Seçim gündemine ilişkin değerlendirmeler yapan BTP lideri, Yüksek Seçim Kurulu’nun (YSK) seçime girme yeterliliğine sahip parti sayısını 36 olarak açıklamasını eleştirdi.
Baş, “Ne olabilir, bu konuda bir senaryonuz var mı?” sorusuna şu cevabı verdi; “Şimdi oy dağılımı konusunda belli manipülasyonlar varsa bunlar küçük küçük, 0.3, 0.5, 0.7 şeklinde dağıtılarak toplamda yüzde 3-5 oy bir şekilde iç edilebilir. Bu olacaktır diyemem, hiçbir siyasi partiyi de böyle bir zan altında bırakamam, ancak bunlar mümkün matematiklerdir.”
“Kararımız çok kısa zamanda netleşmiş olacak”
Hüseyin Baş, BTP’nin seçim kararının ne olacağıyla ilgili soruya, “Yönetim organlarımızda son kararı hep birlikte istişare ederek vereceğiz. Seçim takvimi belli. Adaylar netleşecek, biz bunları gözlemleyeceğiz. İttifak süreçleri var. BTP bir ittifaka dahil olabilir, yeni bir ittifak kurabilir, hiçbir ittifakta olmayabilir. Bunları seçenekler olarak söylüyorum, zaten 3 seçenek var. Bu çok kısa bir zaman içinde netleşmiş bir durum olacaktır” dedi.
“İçinde yer alacağımız ittifakın cumhurbaşkanı adayını destekleriz”
BTP lideri Baş, “Meclis seçimleri için iş birliği yapacağınız bir ittifakın otomatikman cumhurbaşkanı adayını da destekleyecek misiniz ,yoksa ikisinde farklı tutum sergiler misiniz?” sorusuna ise, “Biz parlamento seçimleri için birlikte olacağımız bir parti olursa o partinin ortak cumhurbaşkanı adayını mutlaka destekleriz” şeklinde cevap verdi.
“Yıkılacak binaya imar affı çıkardıysan ben hakkımı helal edemem”

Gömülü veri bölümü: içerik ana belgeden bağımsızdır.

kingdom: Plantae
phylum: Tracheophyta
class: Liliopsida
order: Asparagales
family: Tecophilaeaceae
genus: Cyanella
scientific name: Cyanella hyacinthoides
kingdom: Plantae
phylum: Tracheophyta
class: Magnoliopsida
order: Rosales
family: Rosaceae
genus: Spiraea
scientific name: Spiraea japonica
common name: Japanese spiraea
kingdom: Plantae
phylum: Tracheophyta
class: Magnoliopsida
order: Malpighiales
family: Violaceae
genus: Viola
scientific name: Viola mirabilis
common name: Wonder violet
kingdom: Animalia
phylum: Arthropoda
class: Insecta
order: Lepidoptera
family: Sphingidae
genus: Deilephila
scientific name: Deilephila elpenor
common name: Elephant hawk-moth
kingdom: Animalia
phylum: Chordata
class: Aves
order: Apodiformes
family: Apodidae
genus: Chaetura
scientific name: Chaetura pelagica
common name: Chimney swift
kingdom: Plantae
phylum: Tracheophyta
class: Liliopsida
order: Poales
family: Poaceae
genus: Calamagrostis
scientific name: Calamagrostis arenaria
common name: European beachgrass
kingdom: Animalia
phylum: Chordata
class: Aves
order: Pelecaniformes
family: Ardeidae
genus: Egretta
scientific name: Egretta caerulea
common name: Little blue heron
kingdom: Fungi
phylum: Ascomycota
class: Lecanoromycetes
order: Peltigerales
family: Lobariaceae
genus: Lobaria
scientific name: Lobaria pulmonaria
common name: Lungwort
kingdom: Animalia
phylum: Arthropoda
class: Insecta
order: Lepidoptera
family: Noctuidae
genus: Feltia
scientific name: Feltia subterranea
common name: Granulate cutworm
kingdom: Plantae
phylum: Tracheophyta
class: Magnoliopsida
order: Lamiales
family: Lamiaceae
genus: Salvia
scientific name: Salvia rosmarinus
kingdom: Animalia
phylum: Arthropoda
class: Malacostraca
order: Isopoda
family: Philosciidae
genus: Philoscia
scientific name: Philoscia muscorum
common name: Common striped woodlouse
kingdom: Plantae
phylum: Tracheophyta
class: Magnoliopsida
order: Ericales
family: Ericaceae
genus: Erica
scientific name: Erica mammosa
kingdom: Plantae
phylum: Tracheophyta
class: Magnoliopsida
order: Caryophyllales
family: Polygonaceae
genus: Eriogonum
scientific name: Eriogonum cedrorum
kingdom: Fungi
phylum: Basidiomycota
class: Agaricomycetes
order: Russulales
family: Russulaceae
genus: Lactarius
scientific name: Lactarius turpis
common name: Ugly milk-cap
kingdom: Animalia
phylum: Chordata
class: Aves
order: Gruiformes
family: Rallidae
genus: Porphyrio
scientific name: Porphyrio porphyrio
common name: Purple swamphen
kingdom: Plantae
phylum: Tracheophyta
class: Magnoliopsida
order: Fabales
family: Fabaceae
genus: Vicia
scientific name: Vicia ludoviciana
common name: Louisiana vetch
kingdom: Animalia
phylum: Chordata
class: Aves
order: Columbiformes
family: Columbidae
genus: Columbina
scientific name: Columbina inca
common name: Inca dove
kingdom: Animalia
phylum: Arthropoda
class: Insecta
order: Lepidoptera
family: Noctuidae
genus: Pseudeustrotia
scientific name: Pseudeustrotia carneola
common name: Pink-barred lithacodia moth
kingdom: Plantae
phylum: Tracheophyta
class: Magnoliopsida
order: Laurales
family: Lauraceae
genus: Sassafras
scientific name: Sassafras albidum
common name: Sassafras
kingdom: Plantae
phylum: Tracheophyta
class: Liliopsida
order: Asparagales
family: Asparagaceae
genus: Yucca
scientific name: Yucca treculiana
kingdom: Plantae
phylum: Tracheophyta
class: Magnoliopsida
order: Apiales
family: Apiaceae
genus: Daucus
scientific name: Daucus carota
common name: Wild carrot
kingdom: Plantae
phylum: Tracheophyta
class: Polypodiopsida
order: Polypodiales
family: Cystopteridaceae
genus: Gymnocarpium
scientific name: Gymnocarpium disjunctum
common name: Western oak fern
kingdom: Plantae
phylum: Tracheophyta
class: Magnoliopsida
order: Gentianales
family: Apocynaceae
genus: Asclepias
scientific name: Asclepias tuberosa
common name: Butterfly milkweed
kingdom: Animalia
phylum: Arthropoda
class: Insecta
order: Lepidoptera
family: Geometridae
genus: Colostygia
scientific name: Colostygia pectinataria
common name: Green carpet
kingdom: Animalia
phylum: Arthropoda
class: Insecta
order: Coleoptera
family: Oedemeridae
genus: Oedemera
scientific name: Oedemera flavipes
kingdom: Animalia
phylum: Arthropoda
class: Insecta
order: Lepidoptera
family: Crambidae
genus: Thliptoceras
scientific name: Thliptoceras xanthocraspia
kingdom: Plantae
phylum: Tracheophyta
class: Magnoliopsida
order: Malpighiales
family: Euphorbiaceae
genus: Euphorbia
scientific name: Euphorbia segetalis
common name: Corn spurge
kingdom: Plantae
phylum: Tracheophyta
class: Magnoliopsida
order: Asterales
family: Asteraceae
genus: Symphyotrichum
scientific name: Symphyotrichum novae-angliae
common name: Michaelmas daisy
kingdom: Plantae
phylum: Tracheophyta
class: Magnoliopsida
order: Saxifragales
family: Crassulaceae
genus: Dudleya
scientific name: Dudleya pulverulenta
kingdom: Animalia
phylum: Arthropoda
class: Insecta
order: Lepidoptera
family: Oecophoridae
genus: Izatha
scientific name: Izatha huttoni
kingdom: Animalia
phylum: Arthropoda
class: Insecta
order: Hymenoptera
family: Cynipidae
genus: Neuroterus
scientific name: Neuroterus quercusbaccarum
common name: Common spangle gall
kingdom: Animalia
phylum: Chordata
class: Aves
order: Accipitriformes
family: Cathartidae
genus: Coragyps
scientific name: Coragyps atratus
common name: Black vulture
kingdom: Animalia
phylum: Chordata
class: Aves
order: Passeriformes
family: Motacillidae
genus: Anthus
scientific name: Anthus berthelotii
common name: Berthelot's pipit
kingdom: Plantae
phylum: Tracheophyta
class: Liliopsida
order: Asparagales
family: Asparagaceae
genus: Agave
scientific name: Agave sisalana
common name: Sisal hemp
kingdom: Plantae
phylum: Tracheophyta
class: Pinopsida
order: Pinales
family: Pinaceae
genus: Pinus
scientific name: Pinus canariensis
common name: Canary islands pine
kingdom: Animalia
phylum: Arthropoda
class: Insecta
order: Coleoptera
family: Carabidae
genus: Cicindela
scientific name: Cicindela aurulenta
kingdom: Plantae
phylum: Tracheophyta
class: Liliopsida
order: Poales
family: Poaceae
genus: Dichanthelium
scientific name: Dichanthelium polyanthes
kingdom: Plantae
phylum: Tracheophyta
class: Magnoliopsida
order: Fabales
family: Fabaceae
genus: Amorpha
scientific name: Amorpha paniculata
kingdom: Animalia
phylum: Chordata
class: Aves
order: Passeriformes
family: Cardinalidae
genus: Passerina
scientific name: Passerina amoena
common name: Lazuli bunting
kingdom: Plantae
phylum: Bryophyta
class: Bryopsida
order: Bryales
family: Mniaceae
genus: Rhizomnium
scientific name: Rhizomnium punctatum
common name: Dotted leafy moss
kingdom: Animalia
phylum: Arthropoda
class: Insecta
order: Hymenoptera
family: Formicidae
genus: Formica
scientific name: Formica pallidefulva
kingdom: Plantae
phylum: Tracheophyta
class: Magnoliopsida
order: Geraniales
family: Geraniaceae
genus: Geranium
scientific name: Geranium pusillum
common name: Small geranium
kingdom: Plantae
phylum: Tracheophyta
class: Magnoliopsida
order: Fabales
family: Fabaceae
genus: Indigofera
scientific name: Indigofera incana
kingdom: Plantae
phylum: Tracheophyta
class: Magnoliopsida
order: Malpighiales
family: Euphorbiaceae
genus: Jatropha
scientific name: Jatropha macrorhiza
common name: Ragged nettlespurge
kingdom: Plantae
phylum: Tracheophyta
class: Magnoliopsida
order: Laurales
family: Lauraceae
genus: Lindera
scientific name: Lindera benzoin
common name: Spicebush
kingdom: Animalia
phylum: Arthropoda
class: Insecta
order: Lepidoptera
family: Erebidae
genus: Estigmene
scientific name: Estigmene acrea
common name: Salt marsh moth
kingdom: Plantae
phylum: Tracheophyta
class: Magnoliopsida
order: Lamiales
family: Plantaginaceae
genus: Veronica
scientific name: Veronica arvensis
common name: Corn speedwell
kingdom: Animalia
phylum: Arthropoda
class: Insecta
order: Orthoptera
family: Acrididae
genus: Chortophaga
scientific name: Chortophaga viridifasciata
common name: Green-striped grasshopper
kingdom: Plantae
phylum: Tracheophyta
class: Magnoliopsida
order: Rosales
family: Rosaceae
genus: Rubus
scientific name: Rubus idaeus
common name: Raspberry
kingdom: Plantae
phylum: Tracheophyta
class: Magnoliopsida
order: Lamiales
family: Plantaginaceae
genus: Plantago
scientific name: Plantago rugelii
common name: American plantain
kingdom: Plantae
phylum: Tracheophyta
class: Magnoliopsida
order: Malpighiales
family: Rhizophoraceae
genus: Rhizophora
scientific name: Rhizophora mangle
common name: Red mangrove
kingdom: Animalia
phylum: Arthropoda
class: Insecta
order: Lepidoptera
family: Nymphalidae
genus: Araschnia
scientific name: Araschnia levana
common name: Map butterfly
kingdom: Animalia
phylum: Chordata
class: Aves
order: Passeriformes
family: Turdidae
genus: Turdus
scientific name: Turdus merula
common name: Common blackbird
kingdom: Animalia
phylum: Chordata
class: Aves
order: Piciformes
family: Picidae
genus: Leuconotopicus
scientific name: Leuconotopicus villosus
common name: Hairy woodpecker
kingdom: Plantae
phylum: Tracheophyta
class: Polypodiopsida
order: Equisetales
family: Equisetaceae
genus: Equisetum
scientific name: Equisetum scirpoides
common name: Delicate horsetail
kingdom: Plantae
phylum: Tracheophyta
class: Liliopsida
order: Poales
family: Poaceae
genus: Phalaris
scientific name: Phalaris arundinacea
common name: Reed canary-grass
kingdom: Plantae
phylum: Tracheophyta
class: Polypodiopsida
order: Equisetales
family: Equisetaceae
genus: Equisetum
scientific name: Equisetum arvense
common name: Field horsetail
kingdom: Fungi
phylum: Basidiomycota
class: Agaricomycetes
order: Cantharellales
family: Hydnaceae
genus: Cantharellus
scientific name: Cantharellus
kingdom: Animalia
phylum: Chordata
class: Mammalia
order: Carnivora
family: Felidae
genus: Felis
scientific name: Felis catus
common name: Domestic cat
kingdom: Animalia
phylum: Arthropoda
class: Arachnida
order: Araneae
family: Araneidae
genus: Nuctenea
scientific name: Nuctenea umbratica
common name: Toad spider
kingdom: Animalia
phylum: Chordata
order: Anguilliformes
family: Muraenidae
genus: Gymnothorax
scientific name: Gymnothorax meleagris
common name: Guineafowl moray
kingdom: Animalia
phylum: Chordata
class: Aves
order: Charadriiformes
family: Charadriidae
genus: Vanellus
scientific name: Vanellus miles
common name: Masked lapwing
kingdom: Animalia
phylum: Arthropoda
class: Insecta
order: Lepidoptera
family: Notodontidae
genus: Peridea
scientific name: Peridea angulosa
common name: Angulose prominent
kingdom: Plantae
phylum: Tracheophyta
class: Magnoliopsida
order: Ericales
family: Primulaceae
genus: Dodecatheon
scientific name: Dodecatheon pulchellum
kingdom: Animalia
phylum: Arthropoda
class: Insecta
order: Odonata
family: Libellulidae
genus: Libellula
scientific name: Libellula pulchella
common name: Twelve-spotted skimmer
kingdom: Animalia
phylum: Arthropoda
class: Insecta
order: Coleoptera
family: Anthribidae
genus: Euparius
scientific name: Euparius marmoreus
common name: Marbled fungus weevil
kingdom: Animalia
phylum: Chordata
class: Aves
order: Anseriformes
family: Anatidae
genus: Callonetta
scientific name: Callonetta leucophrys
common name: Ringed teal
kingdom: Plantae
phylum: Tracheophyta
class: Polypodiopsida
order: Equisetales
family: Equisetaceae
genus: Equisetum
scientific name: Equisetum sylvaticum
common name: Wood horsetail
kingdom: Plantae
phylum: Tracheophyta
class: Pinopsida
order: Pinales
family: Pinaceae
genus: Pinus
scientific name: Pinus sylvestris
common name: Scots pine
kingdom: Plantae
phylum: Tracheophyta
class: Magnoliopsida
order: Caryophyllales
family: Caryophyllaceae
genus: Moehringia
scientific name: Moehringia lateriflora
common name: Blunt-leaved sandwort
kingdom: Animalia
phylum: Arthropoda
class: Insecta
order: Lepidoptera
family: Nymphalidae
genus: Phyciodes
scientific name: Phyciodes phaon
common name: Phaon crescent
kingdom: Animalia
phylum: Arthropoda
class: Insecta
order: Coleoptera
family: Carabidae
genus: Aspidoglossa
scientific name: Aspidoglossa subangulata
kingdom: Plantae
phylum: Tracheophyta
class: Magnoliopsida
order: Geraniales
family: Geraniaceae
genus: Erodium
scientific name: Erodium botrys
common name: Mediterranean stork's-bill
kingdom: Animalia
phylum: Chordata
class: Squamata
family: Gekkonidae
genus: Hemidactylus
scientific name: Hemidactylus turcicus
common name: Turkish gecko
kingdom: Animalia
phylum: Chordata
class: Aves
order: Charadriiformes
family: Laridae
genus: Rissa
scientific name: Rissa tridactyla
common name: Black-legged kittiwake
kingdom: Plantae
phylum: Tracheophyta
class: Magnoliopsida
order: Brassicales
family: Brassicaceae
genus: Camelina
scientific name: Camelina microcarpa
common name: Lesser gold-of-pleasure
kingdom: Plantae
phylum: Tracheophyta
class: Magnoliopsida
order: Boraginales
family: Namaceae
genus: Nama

AKP Genel Başkanı ve Cumhurbaşkanı Erdoğan’ın deprem bölgelerinde vatandaşlardan helallik istemesini değerlendiren Hüseyin Baş şunları söyledi; “Sizin de orada bir hakkınız var, o topraklar sizin. Benim de orada bir hakkım var. Benim Nurdağı ilçe başkanım 5 gün 5 saat enkaz altındaydı. 1 saat bir yerde hareketsiz oturmayı kendimize zul gören insanlarız. 5 gün boyunca kimse o insana dönüp selam vermedi. Ben Hatay il başkanımı kaybettim enkaz altında. Benim de orada bir helallik hakkım var. Ben de hakkımı helal edemiyorum. Çünkü orada o kadar yıkılacak binaya ruhsat verdiysen, o kadar binaya imar affını çıkardıysan, o kadar kötü zeminlere o binaları yaptıysan, ben hakkımı helal edemem. Ben size hakkımı helal ettim ne olacak? Kamu hakkı ne olacak? Ben etsem ne olur! Hükümet büyük umutlarla seçildi 2002 yılında. 20 yıldır Türkiye’yi O’na çok bel bağlamış, inanmış insanlarla ülkeyi yönetmeye çalıştı, ama günün sonunda şunu anladık ki, şahsi menfaatlerinin dışında hiçbir şeyi düşünmeyen bir iktidar var. Dolayısıyla iktidar, şunu bilmeliyiz ki ne yapıyorsa kendi menfaati için, rantı için yapıyor. Bunun ispatı ne, 6284 konuşuluyor, kendi içlerindeki grup başkanvekili hanımefendiyi bile linç etmekten kaçınmıyorlar.”